Solitude, pacifism and religious feeling, as seen by Albert Einstein.
“The fairest thing we can experience is the mysterious. It is the fundamental emotion which stands at the cradle of true art and true science.” - Albert Einstein
Universally known by his discoveries, today Albert Einstein is an icon both of popular and scientific cultures. Aware that his singular position as academic granted him influence beyond Physics, Einstein defended some of his political worries and humanistic aspirations. In his letters and essays we find a person worried about the future of humanity and in conflict with problems that also affected him personally. The militarism, the fanatic nationalism and the anti-semitism are always targets of his critics.
Originally published in 1931, his essay “The world as I see it” shows how, even before the rise of the Nazi regime and his unconfortable relation with the nuclear race, he already had a well formed political and humanist line of thought. Conscious of his limitations and sober despite what the world saw in him, Einstein writes:
“Each of us is here for a brief sojourn; for what purpose he knows not, though he sometimes thinks he feels it.”

----

* ACTIVITY A
From the piece on Einstein's views, copy the passage starting at "Solitude, pacifism and" and ending at "of his critics.".
* ACTIVITY B
Condense the paragraph of the Einstein piece that begins "Universally known by his discoveries" into a shorter version that keeps its main facts.
* ACTIVITY C
List the things the Einstein piece names as always being targets of his criticism.

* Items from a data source
----

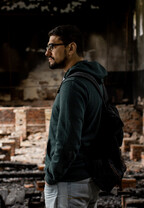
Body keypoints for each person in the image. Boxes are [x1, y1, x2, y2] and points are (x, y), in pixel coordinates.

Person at [44, 25, 107, 207]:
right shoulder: (94, 79)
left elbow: (67, 141)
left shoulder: (73, 85)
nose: (47, 53)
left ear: (71, 48)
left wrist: (51, 175)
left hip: (69, 183)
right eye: (47, 47)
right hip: (89, 177)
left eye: (52, 46)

----

* YOUR SOLUTION A
Solitude, pacifism and religious feeling, as seen by Albert Einstein.
“The fairest thing we can experience is the mysterious. It is the fundamental emotion which stands at the cradle of true art and true science.” - Albert Einstein
Universally known by his discoveries, today Albert Einstein is an icon both of popular and scientific cultures. Aware that his singular position as academic granted him influence beyond Physics, Einstein defended some of his political worries and humanistic aspirations. In his letters and essays we find a person worried about the future of humanity and in conflict with problems that also affected him personally. The militarism, the fanatic nationalism and the anti-semitism are always targets of his critics.

* YOUR SOLUTION B
Famous for his discoveries, Albert Einstein is now an icon of both popular and scientific culture. Knowing his academic standing gave him influence beyond physics, he spoke up for his political concerns and humanistic aspirations. His letters and essays reveal a man worried about humanity's future and struggling with problems that also touched him personally. Militarism, fanatic nationalism and anti-semitism were constant targets of his criticism.

* YOUR SOLUTION C
- Militarism
- Fanatic nationalism
- Anti-semitism